Nature Climate Change | 2017
Patrick T. Brown; Yi Ming; Wenhong Li; Spencer A. Hill
Natural unforced variability in global mean surface air temperature (GMST) can mask or exaggerate human-caused global warming, and thus a complete understanding of this variability is highly desirable. Significant progress has been made in elucidating the magnitude and physical origins of present-day unforced GMST variability, but it has remained unclear how such variability may change as the climate warms. Here we present modeling evidence that indicates that the magnitude of low-frequency GMST variability is likely to decline in a warmer climate and that its generating mechanisms may be fundamentally altered.

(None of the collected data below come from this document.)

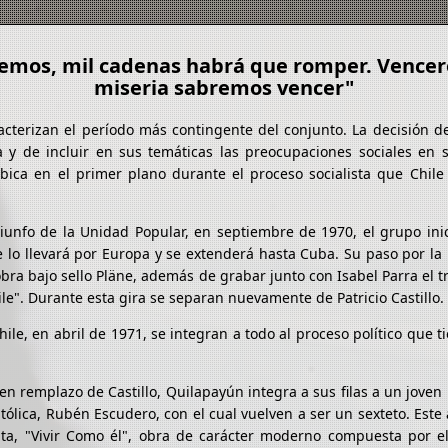
emos, mil cadenas habrá que romper. Vencer
miseria sabremos vencer"
acterizan el período más contingente del conjunto. La decisión d
a y de incluir en sus temáticas las preocupaciones sociales en 
ubica en el primer plano durante el proceso socialista que Chile 
iunfo de la Unidad Popular, en septiembre de 1970, el grupo ini
 lo llevará por Europa y se extenderá hasta Cuba. Su paso por la
obra bajo sello Pläne, además de grabar junto con Isabel Parra el t
le". Durante esta gira se separan nuevamente de Patricio Castillo.
ile, en abril de 1971, se integran a todo al proceso político que t
en remplazo de Castillo, Quilapayún integra a sus filas a un joven 
tólica, Rubén Escudero, con el cual vuelven a ser un sexteto. Este
ta, "Vivir Como él", obra de carácter moderno compuesta por e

In particular, a warmer climate results in lower albedo at high latitudes, which yields a weaker albedo feedback on unforced GMST variability. These results imply that unforced GMST variability is dependent on the background climatological conditions, and thus climate model control simulations run under perpetual preindustrial conditions may have only limited relevance for understanding the unforced GMST variability of the future.
Geophysical Research Letters | 2016
Patrick T. Brown; Wenhong Li; Jonathan H. Jiang; Hui Su
Unforced variability in global mean surface air temperature can obscure or exaggerate global warming on interdecadal timescales, thus understanding both the magnitude and generating mechanisms of such variability is of critical importance for both attribution studies as well as decadal climate prediction. Coupled atmosphere-ocean general circulation models (climate models) simulate a wide range of magnitudes of unforced interdecadal variability in global mean surface air temperature (UITglobal), hampering efforts to quantify the influence of UITglobal on contemporary global temperature trends. Recently, a preliminary consensus has emerged that unforced interdecadal variability in local surface temperatures (UITlocal) over the tropical Pacific Ocean are particularly influential on UITglobal. Therefore, a reasonable hypothesis might be that the large spread in the magnitude of UITglobal across climate models can be explained by the spread in the magnitude of simulated tropical Pacific UITlocal. Here we show that this hypothesis is mostly false. Instead, the spread in the magnitude of UITglobal is linked much more strongly to the spread in the magnitude of UITlocal over high-latitude regions characterized by significant variability in oceanic convection, sea ice concentration, and energy flux at both the surface and the top of the atmosphere (TOA). Thus, efforts to constrain the climate model produced range of UITglobal magnitude would be best served by focusing on the simulation of air-sea interaction at high latitudes.